In the example above, you can see very nicely the difference between “a single case described” and “detailed studies were performed”. We have this guy whose pancreatic cancer has regressed, we know he was taking intravenous vitamin C – someone might say “haha, I knew it, proof of action!”. And then it turns out that the patient was taking thirty other supplements in addition to this vitamin and had drastically changed his diet. What’s more, in this single case, we have a description of one person who succeeded, rather than seeing thousands of those who failed.
In contrast, when the doctors selected the patients and did the infusions themselves, we can know for sure that the patients did not do any additional therapies on their own (or at least not fanatically, like the one described earlier who almost killed himself with vitamin D3), and we have full insight – we see how many patients started treatment.
The usual idiocy is to say that such studies are falsified. Let’s start with what basis is there to even claim that vitamin C can be a cure? All we have is the word of the guy who wants to sell us this vitamin. And nothing more. I could start selling, I don’t know… exorcisms that cure cancer, claiming that they work, and if the research shows that they don’t, I would say that the research was falsified. In that case we are dealing not with science or medicine, but with religion – we are supposed to believe because the guru said.
No, that’s not the way to do it. It’s up to the person claiming that their product cures to provide proof of its effect, something more than “buy it from me”. I know it’s tempting – to be able to say “ha, I know how to cure cancer, I know a secret that no doctor knows!”, this is what the popularity of charlatans is based on – they say what people want to hear, the victim has the feeling of being someone special. But from the side, such a person looks like a member of a cult, shouting that only he will go to heaven, and all the rest of people to hell. A sad sight.
To sum up:
All clinical trials conducted under controlled conditions have yielded negative results. Not a single patient could be saved. The information gathered indicates a slight efficacy, slowing the disease, but only for certain cancers.

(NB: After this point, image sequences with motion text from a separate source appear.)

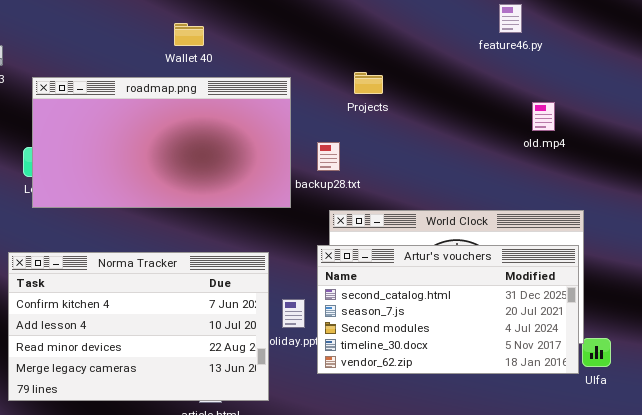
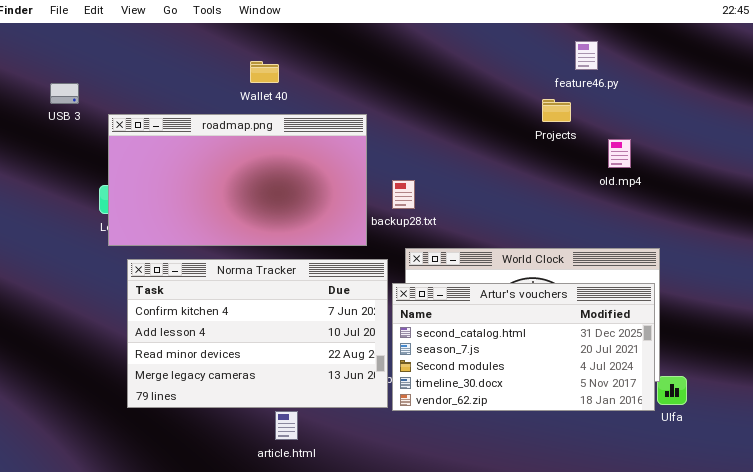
Projects: [354,72,383,94] -> [542,99,571,122], moved
Norma Tracker: [8,252,269,401] -> [127,259,388,408], moved

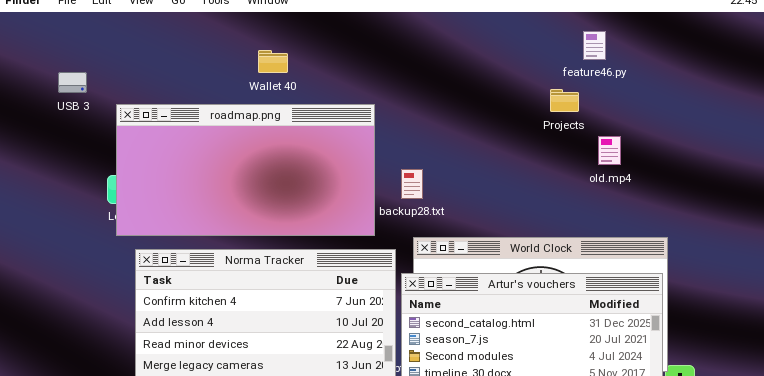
old.mp4: [608,139,631,168] -> [598,136,621,165], moved

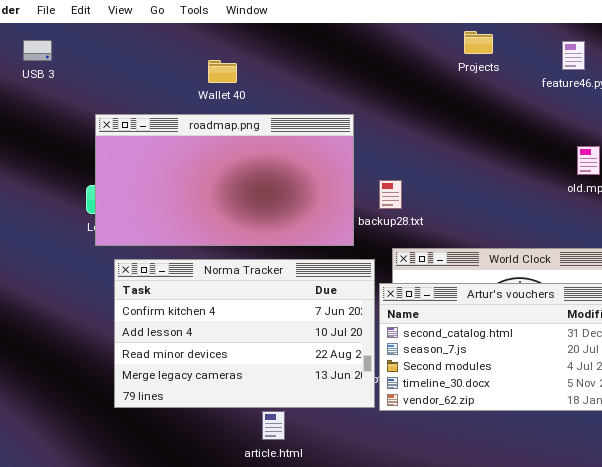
Wallet 40: [258,50,288,73] -> [208,60,237,83], moved
USB 3: [58,72,87,93] -> [23,40,52,61], moved
Projects: [550,89,579,112] -> [464,31,493,54], moved

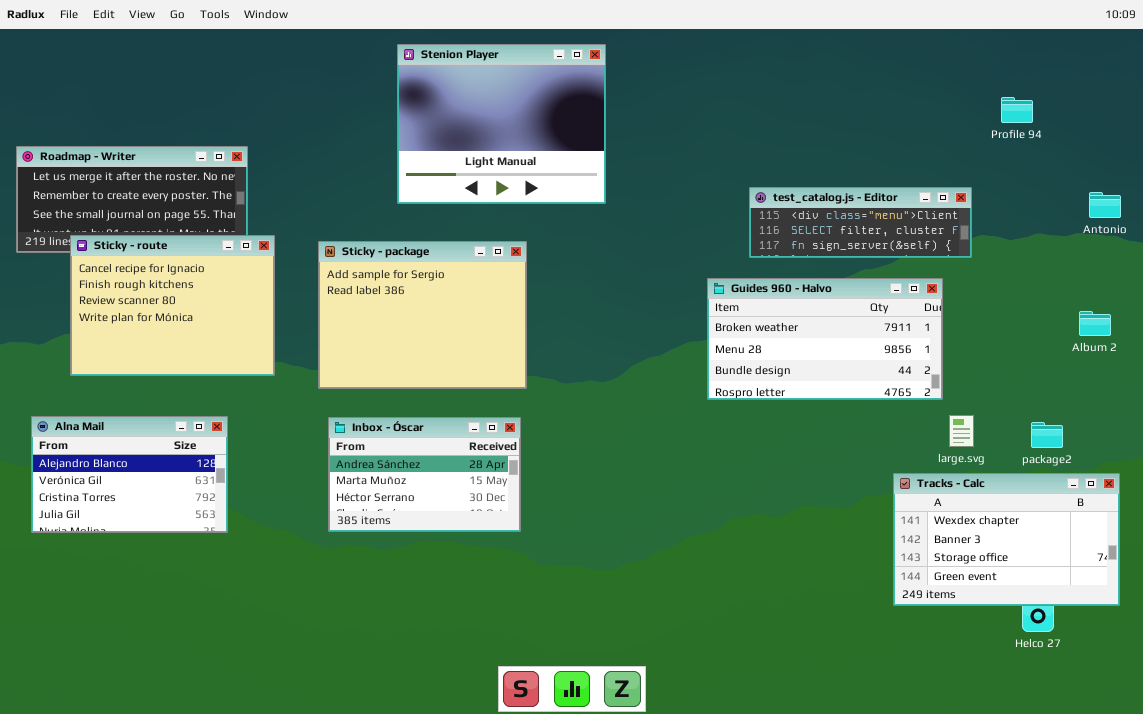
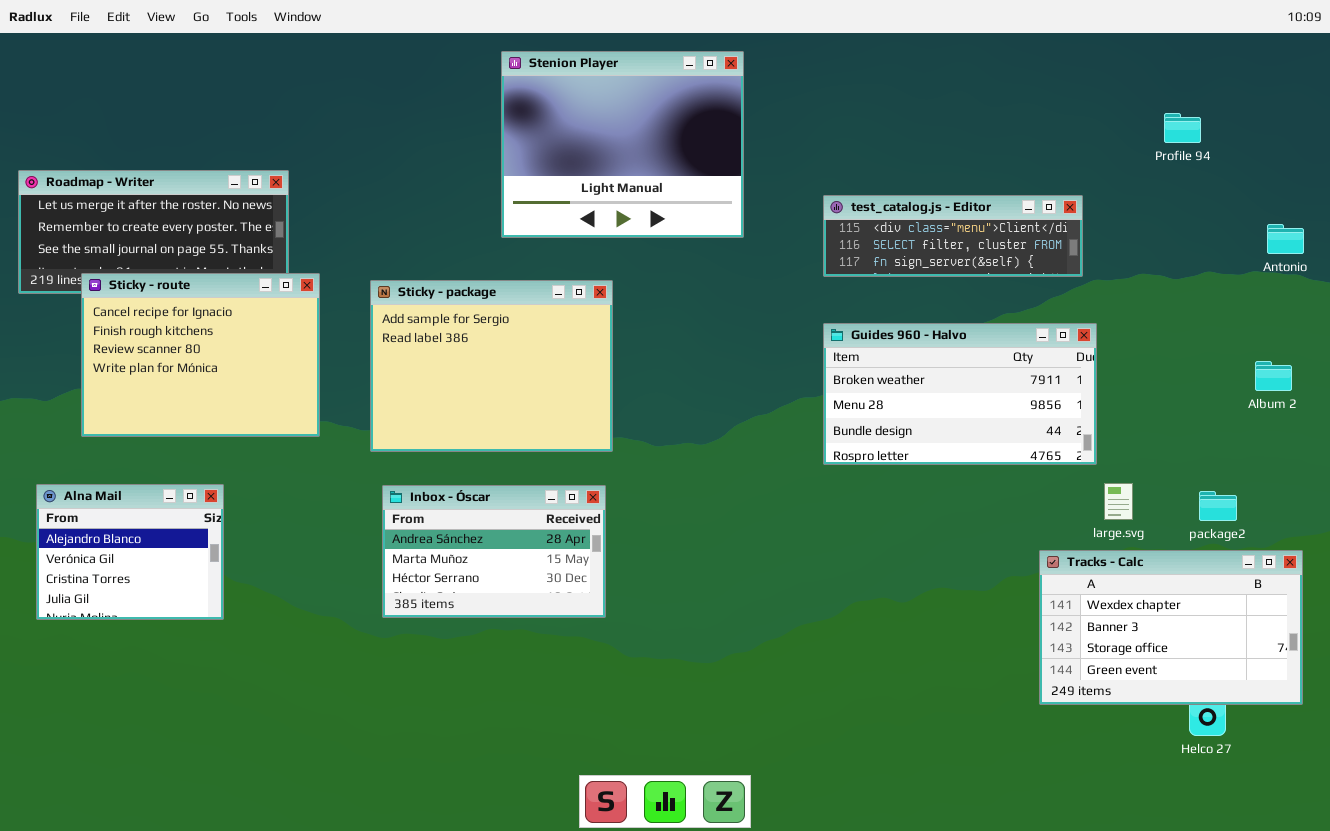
Stenion Player: [397,44,606,204] -> [501,51,744,238], moved
test_catalog.js - Editor: [749,187,972,258] -> [823,195,1083,277], moved
Alna Mail: [31,416,228,533] -> [36,484,224,620], resized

There are probably some cancers for which intravenous vitamin C will be a very effective therapy, just as there are probably some in which it will accelerate the progression of the disease, but all indications are that these will be rare exceptions.
Administering intravenous vitamin C improves the condition of patients – it reduces pain, alleviates the side effects of the usual treatment, but it does not undo the cancer.
The only situations in which the disease was actually reversed are descriptions of individual cases, where first of all we are not sure if the patient did not use hundreds of other supplements at the same time (and in the most spectacular case we are even sure that he did), secondly – we do not know if tens of thousands of others have not tried the same thing before without any effect, which would mean that this is probably the one case out of several thousand of spontaneous reversal of the disease.